Jesus himself teaches that a grain of wheat is only a small grain until it “dies” so that the expansive potential that grain contains can be released to nourish multitudes. One tomato seed at the beginning of the season can ultimately become a plant so large that it will feed a family all summer and stock the freezer for the fall and winter, too. Jesus touched many during his earthly ministry, but was only able to awaken in every heart when he passed through death and was released into resurrected, vast spirit.
Stewardship, at its core, calls us to live our belief in this promise of spiritual power, by being earthly gardeners in our lives, in our congregations, and in our communities. We have to be willing to trust that expansive potential in all of the “seeds” we hold. Sometimes that means releasing more of our financial resources, or it might means letting go of certain programs of the church that have completed their cycle. It might be having the faith to see in our church properties the potential of a grain of wheat, allowing them to feed many by letting go of the comfort of the status quo.
As stewards of the church, care-takers, gardeners of this institution that is built to nurture in so many ways, we must take our role seriously and honestly. We must be willing to ask: what season are we in? what works need to be done right now? Is it time to plant, to harvest, to compost, or to rest? What must I release so that it can become what it is meant to be?

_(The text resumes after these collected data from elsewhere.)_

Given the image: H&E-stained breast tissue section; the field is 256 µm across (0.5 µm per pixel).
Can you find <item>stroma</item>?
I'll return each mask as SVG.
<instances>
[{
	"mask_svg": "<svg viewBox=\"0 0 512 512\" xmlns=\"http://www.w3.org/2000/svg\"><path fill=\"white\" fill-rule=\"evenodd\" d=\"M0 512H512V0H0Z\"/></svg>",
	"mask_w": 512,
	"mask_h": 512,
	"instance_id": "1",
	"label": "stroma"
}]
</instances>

The hardest part of gardening for me is faith; faith that the seed I planted deep in the earth is doing something, even though I can’t see it. Faith, that my hope for growth will be realized. I can only do the work I can do, care at the right time in the right way, and then I have to have faith as I patiently wait and trust. Even as the miracle happens again and again and reminds me of what it means to live a life that proclaims the miracle of resurrection. If I release the seed, surely in the spring the sweet shoots of green remind me of my role in God’s garden.

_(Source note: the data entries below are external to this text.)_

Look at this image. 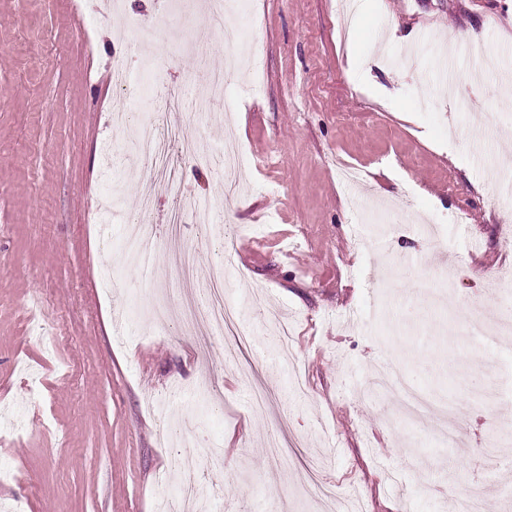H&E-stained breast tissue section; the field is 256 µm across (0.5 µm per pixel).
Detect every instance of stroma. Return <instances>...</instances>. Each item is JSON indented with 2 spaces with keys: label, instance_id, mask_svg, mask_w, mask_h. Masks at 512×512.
<instances>
[{
  "label": "stroma",
  "instance_id": "obj_1",
  "mask_svg": "<svg viewBox=\"0 0 512 512\" xmlns=\"http://www.w3.org/2000/svg\"><path fill=\"white\" fill-rule=\"evenodd\" d=\"M193 2L190 28L163 18L164 0H122L110 19L101 0H0V512H156L189 427L222 451L200 458L207 512H311L314 473L337 492L320 512H345L351 487L366 512H452L431 483L471 491L480 459L500 456L494 431H512V351L448 331L498 317L487 276L512 266V0H375L354 25L337 0H231L251 55L220 101L203 95L199 61L223 67L224 39ZM126 14L159 25L157 63L131 82L183 90L181 137L207 152L235 137L246 166L228 197L212 164L179 161L223 217L183 228L192 280L154 254L107 289L124 226L100 199L120 182L131 213L149 187L136 158L111 177L103 166L121 135L100 75ZM381 24L398 36L375 62ZM342 163L362 185L339 179ZM219 263L252 334L220 335L203 357L175 314L139 301L205 300ZM444 270L455 299L429 309L419 283ZM388 359L461 422L456 446L391 427L394 405L364 398ZM489 389L503 395L493 415Z\"/></svg>",
  "mask_w": 512,
  "mask_h": 512
}]
</instances>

Maggie Harmon serves as the Ministry Relations Officer for the Southwest. Maggie’s experience includes 20 years of legal practice, management consulting, and leadership coaching. She is a member of Montclair Presbyterian Church in Oakland, Calif., and serves as a Ruling Elder and coordinates the service team. Maggie holds a Bachelor of Arts from the University of California—Davis and a Juris Doctorate from the Santa Clara University School of Law. She also has certification in leadership, organizational growth, and social science from Stanford University Graduate School of Business.